A (n = 6)	naked DNA	D0 (V1) &	D0*, D28,	D31, D37,	D0*, D0 +4 h, D1, D2, D3,	D-4
	(pPB266)	D29 (V2)	D44 &	D44, D58 & D65	D4 & D7
			D58
B (n = 6)	I				D29*, D29 +4 h,	D28
					D31, D32, D35 & D36
C (n = 6)	II
D (n = 6)	III					D57
E (n = 6)	IV
F (n = 6)	control DNA		D0 &
	(pVR1012)		D58

The study result showed no systemic adverse events in group B (VAXFECTIN®) after vaccinations. FIG. 1 shows the surprising results that a huge boost effect upon the second immunization, with anti-rabies SN titers reaching more than 150 IU/ml and above in group B (VAXFECTIN®). The serology result in FIG. 2 shows that the titer in group B is significantly higher than titers in groups A, D and E. Thus, in an embodiment, the present disclosure provides a prime-boost method for vaccinating an animal against rabies comprising administering to said animal, on two separate occasions, an adjuvanted vaccine composition comprising (a) nucleotides encoding a rabies G protein; and (b) a lipid adjuvant comprising GAP-DMORIE (1,2-diphytanoyl-sn-glycero-3-phosphoethanolamine) and DPyPE (1,2-diphytanoyl-sn-glycero-3-phosphoethanolamine). In a particular embodiment (as indicated by the data presented in FIG. 1), the animals vaccinated with the VAXFECTIN-adjuvanted rabies G DNA plasmid vaccine composition produce more than twice as many serum-neutralizing antibodies as animals vaccinated with an identical amount the rabies G DNA plasmid vaccine composition, but containing no adjuvant.

Claims

What is claimed is:

1. A prime-boost method for vaccinating an animal against rabies comprising administering to said animal, on two separate occasions, an adjuvanted vaccine composition comprising (a) nucleotides encoding a rabies G protein; and (b) a lipid adjuvant comprising GAP-DMORIE (1,2-diphytanoyl-sn-glycero-3-phosphoethanolamine) and DPyPE (1,2-diphytanoyl-sn-glycero-3-phosphoethanolamine).

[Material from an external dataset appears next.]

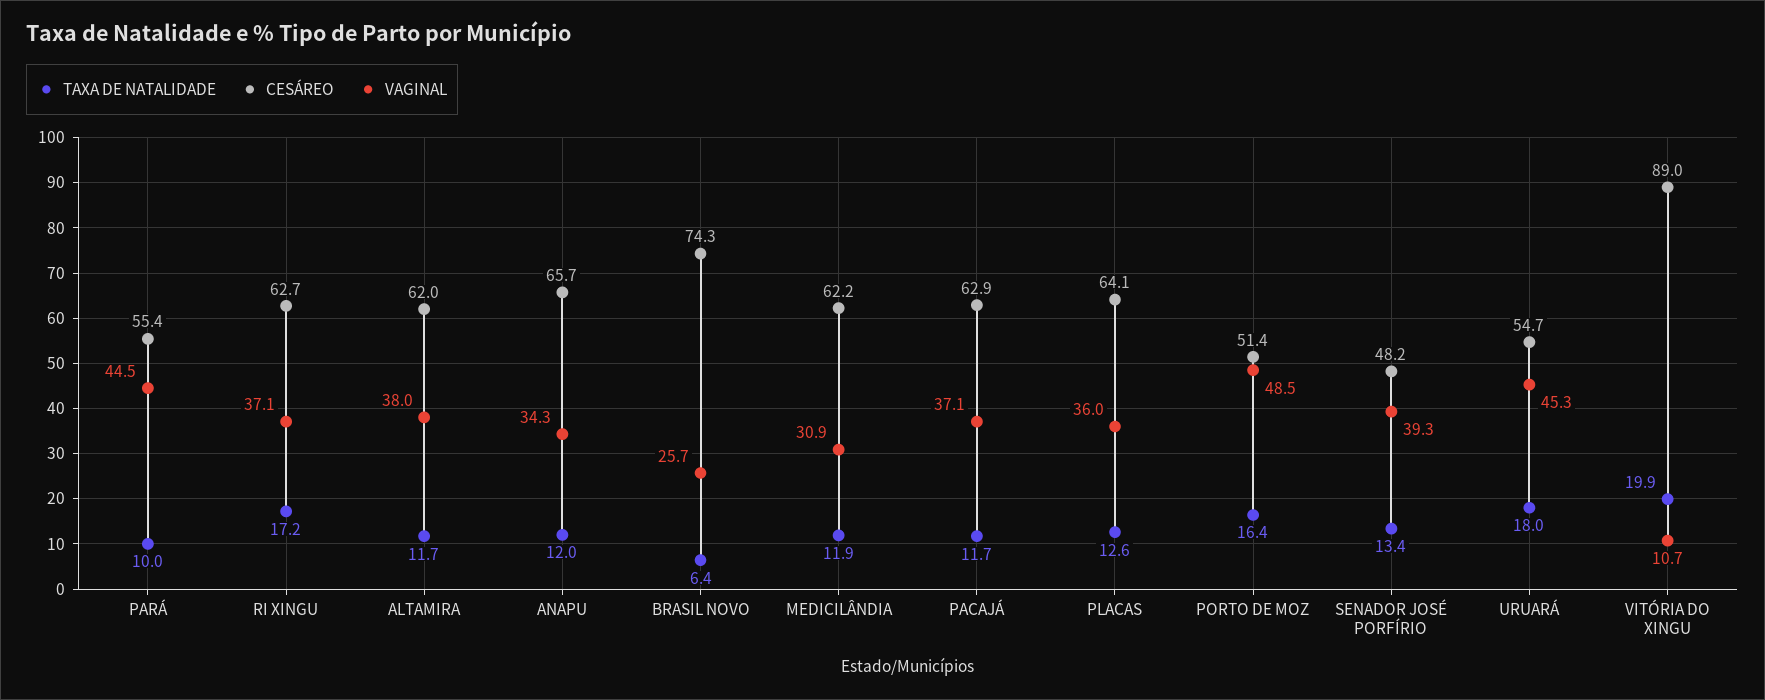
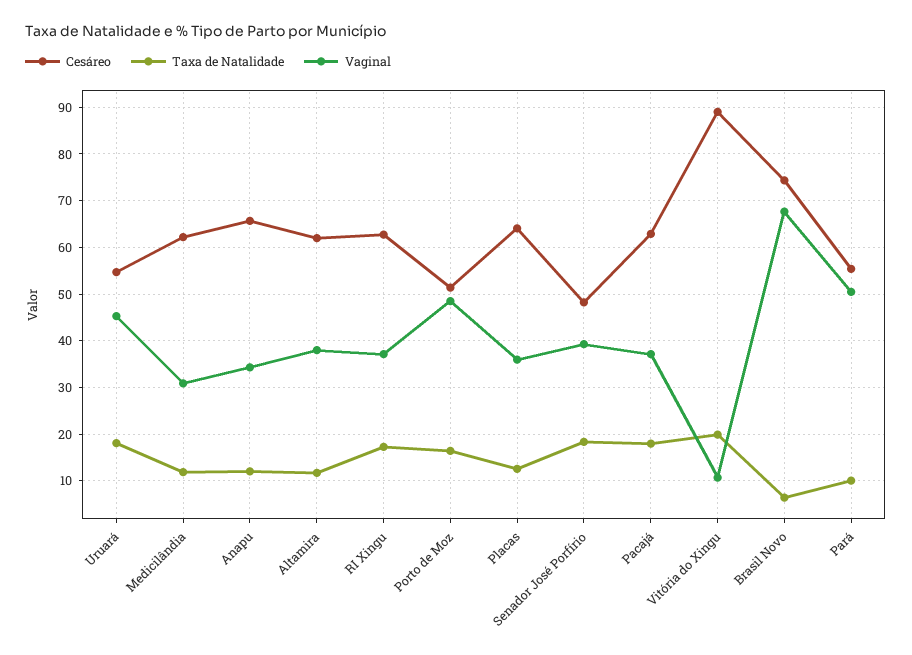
VAGINAL, PARÁ: 44.5 -> 50
VAGINAL, BRASIL NOVO: 25.7 -> 68
TAXA DE NATALIDADE, PACAJÁ: 11.7 -> 18
TAXA DE NATALIDADE, SENADOR JOSÉ PORFÍRIO: 13.4 -> 18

2. The method of claim 1 wherein the two administrations provide protection against rabies for at least one year following the second administration of the vaccine.

3. The method of claim 1 wherein the nucleotides comprise from 10 ng to 1 mg of plasmid DNA.

4. The method of claim 3 wherein the nucleotides comprise from 100 ng to 500 μg of the plasmid.

5. The method of claim 4 wherein the nucleotides comprise from 1 μg and 250 μg of the plasmid.

6. The method of claim 1 or 5 wherein the vaccine is administered in a dose volume between 0.1 and 5 ml.

7. The method of claim 6 wherein the vaccine is administered in a dose volume between 0.5 and 2 ml.

8. The method of claim 1 or 5 wherein the vaccinated animals produce more than twice as many serum-neutralizing antibodies as animals vaccinated with an identical amount the nucleotides encoding the rabies G protein, but containing no adjuvant.

9. An immunological or vaccine composition comprising a plasmid, which contains and expresses in a non-human animal host a rabies G protein, and a lipid adjuvant comprising GAP-DMORIE (1,2-diphytanoyl-sn-glycero-3-phosphoethanolamine) and DPyPE (1,2-diphytanoyl-sn-glycero-3-phosphoethanolamine).

10. The composition of claim 9 wherein the lipid adjuvant is VAXFECTIN.

11. The composition of claim 9 wherein the lipid:DNA ratio is between 0.5-1.5 to 0.5-1.5.

12. The composition of claim 11 wherein the lipid:DNA ratio is between 0.75-1.25 to 0.75-1.25.

13. The composition of claim 12 wherein the lipid:DNA ratio is about 1:1.